EXERCISE: Show all lines containing "framework" from the data below.

SUPPLIED DATA Start Marker

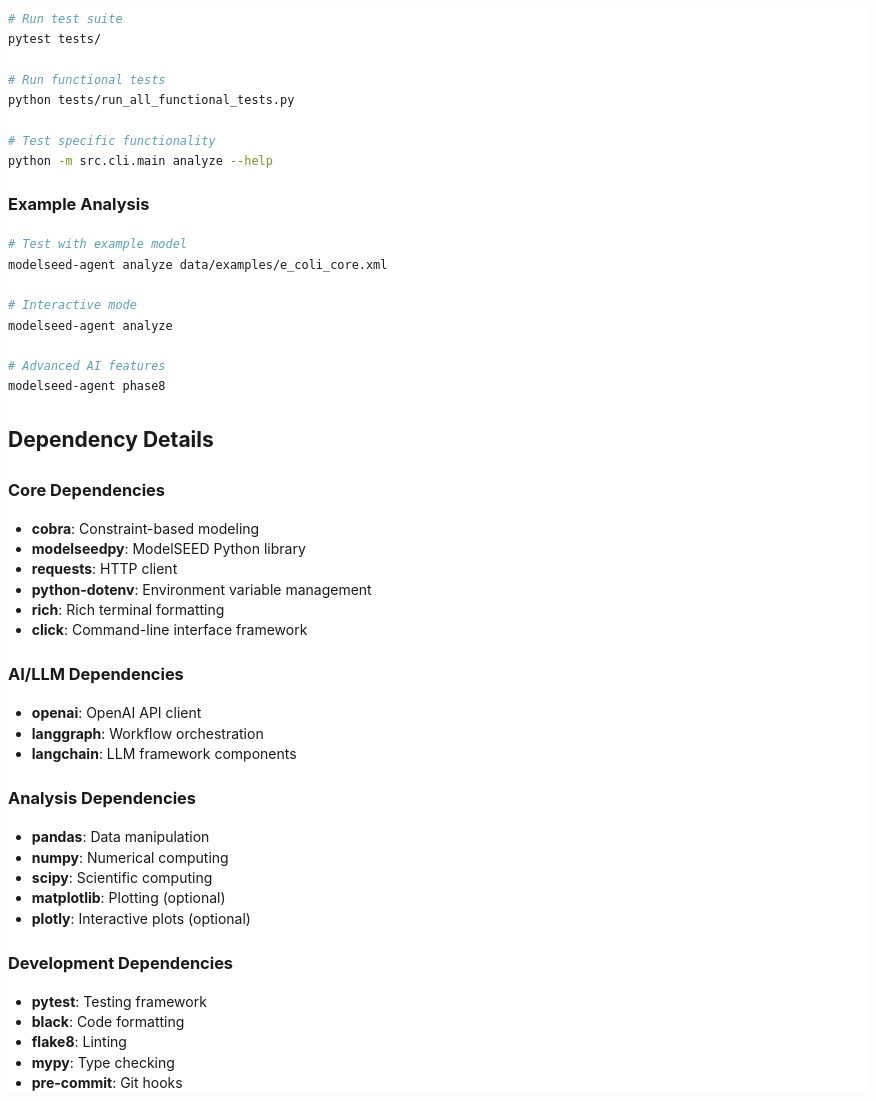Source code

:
 ```bash
# Run test suite
pytest tests/

# Run functional tests
python tests/run_all_functional_tests.py

# Test specific functionality
python -m src.cli.main analyze --help
```

### Example Analysis

```bash
# Test with example model
modelseed-agent analyze data/examples/e_coli_core.xml

# Interactive mode
modelseed-agent analyze

# Advanced AI features
modelseed-agent phase8
```

## Dependency Details

### Core Dependencies

- **cobra**: Constraint-based modeling
- **modelseedpy**: ModelSEED Python library
- **requests**: HTTP client
- **python-dotenv**: Environment variable management
- **rich**: Rich terminal formatting
- **click**: Command-line interface framework

### AI/LLM Dependencies

- **openai**: OpenAI API client
- **langgraph**: Workflow orchestration
- **langchain**: LLM framework components

### Analysis Dependencies

- **pandas**: Data manipulation
- **numpy**: Numerical computing
- **scipy**: Scientific computing
- **matplotlib**: Plotting (optional)
- **plotly**: Interactive plots (optional)

### Development Dependencies

- **pytest**: Testing framework
- **black**: Code formatting
- **flake8**: Linting
- **mypy**: Type checking
- **pre-commit**: Git hooks
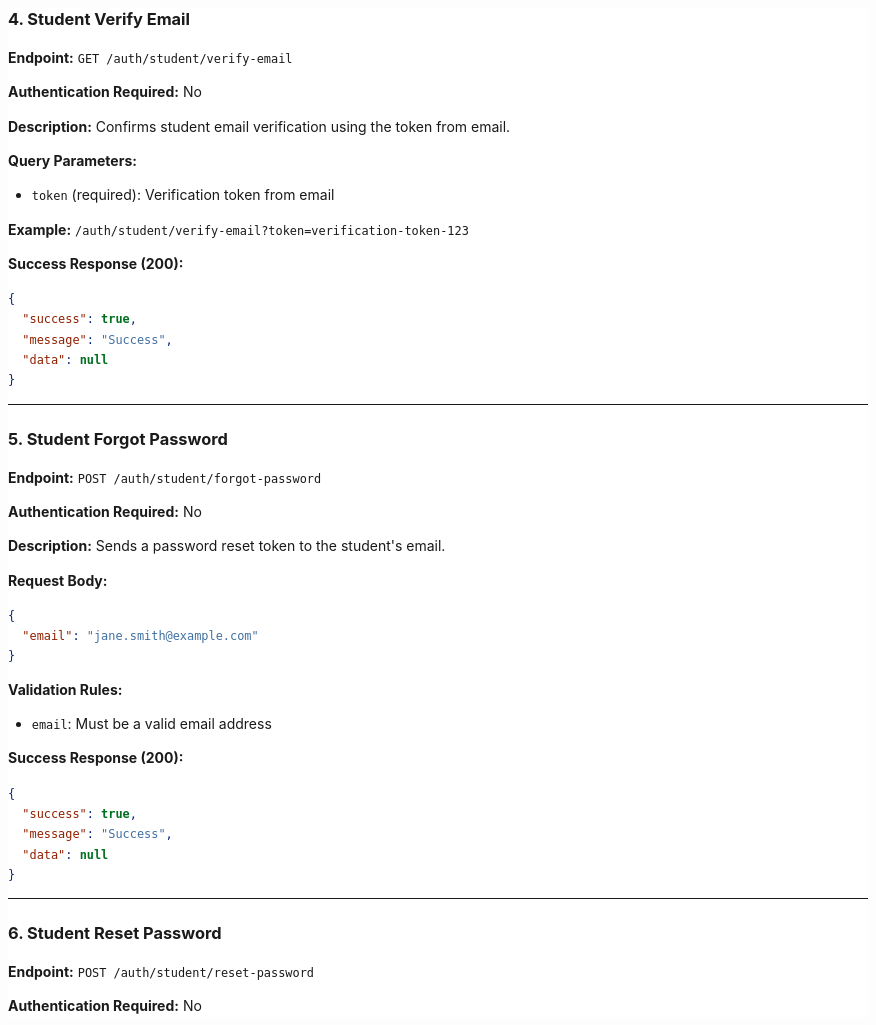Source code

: ### 4. Student Verify Email

**Endpoint:** `GET /auth/student/verify-email`

**Authentication Required:** No

**Description:** Confirms student email verification using the token from email.

**Query Parameters:**
- `token` (required): Verification token from email

**Example:** `/auth/student/verify-email?token=verification-token-123`

**Success Response (200):**
```json
{
  "success": true,
  "message": "Success",
  "data": null
}
```

---

### 5. Student Forgot Password

**Endpoint:** `POST /auth/student/forgot-password`

**Authentication Required:** No

**Description:** Sends a password reset token to the student's email.

**Request Body:**
```json
{
  "email": "jane.smith@example.com"
}
```

**Validation Rules:**
- `email`: Must be a valid email address

**Success Response (200):**
```json
{
  "success": true,
  "message": "Success",
  "data": null
}
```

---

### 6. Student Reset Password

**Endpoint:** `POST /auth/student/reset-password`

**Authentication Required:** No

SUPPLIED DATA End Marker

ANSWER BOX:
- **click**: Command-line interface framework
- **langchain**: LLM framework components
- **pytest**: Testing framework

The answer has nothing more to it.